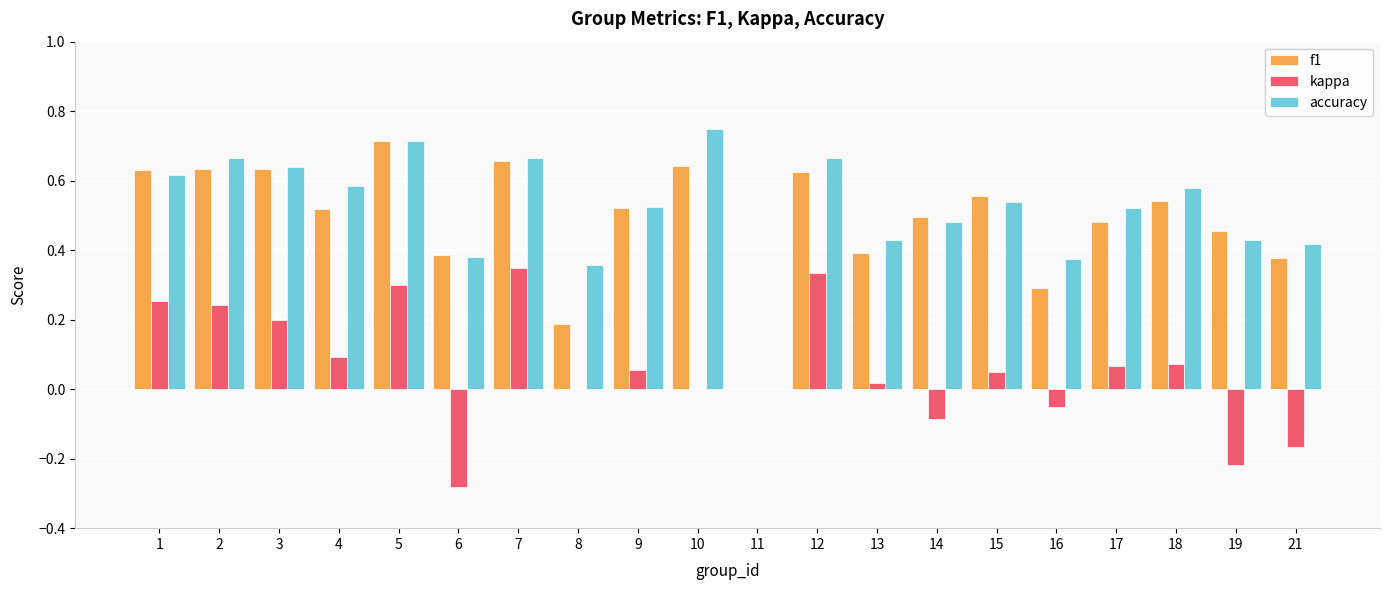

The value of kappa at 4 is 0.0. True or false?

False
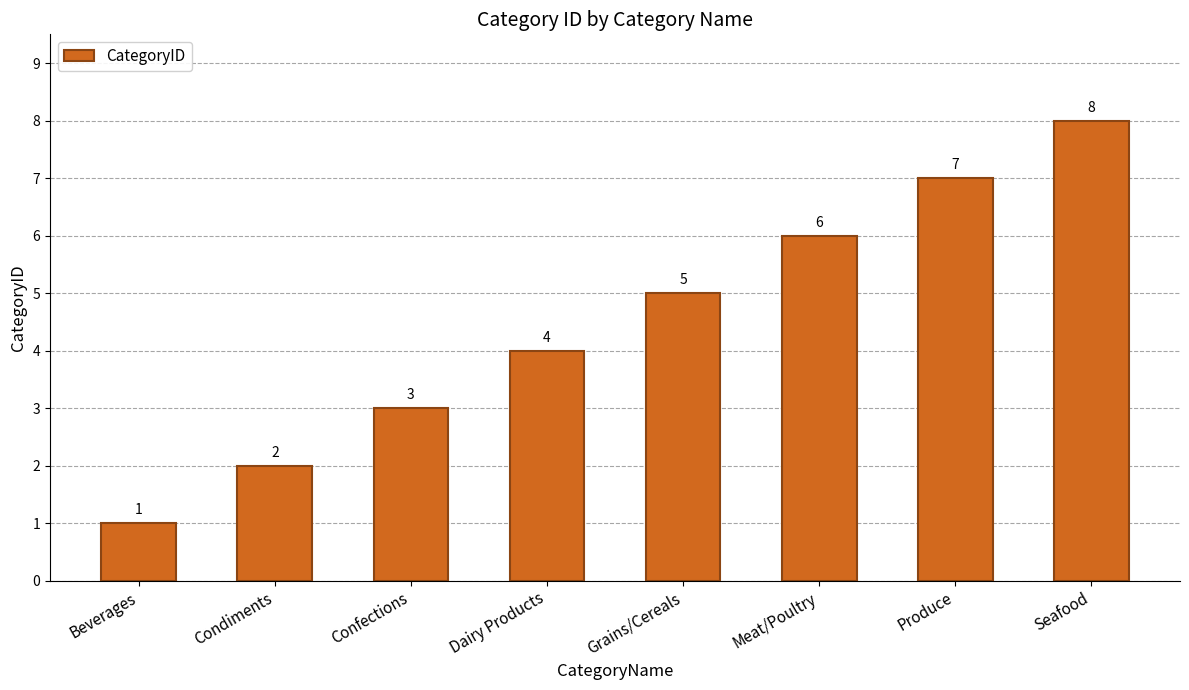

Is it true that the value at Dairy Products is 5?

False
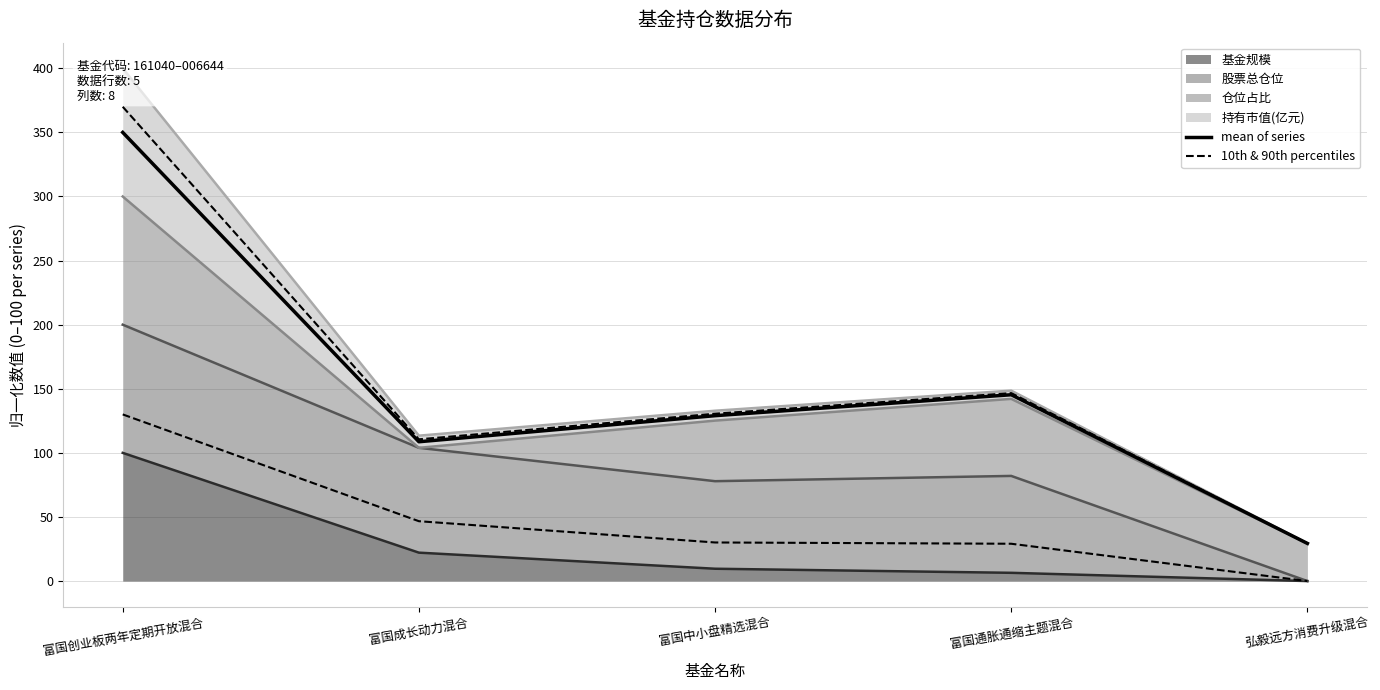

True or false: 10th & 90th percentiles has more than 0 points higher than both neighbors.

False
============================================================
Can you express every line of the material above as a JSON list of strings, one string per line, leaving out the blank lines and the pictures?

[
  "The value of kappa at 4 is 0.0. True or false?",
  "False",
  "Is it true that the value at Dairy Products is 5?",
  "False",
  "True or false: 10th & 90th percentiles has more than 0 points higher than both neighbors.",
  "False"
]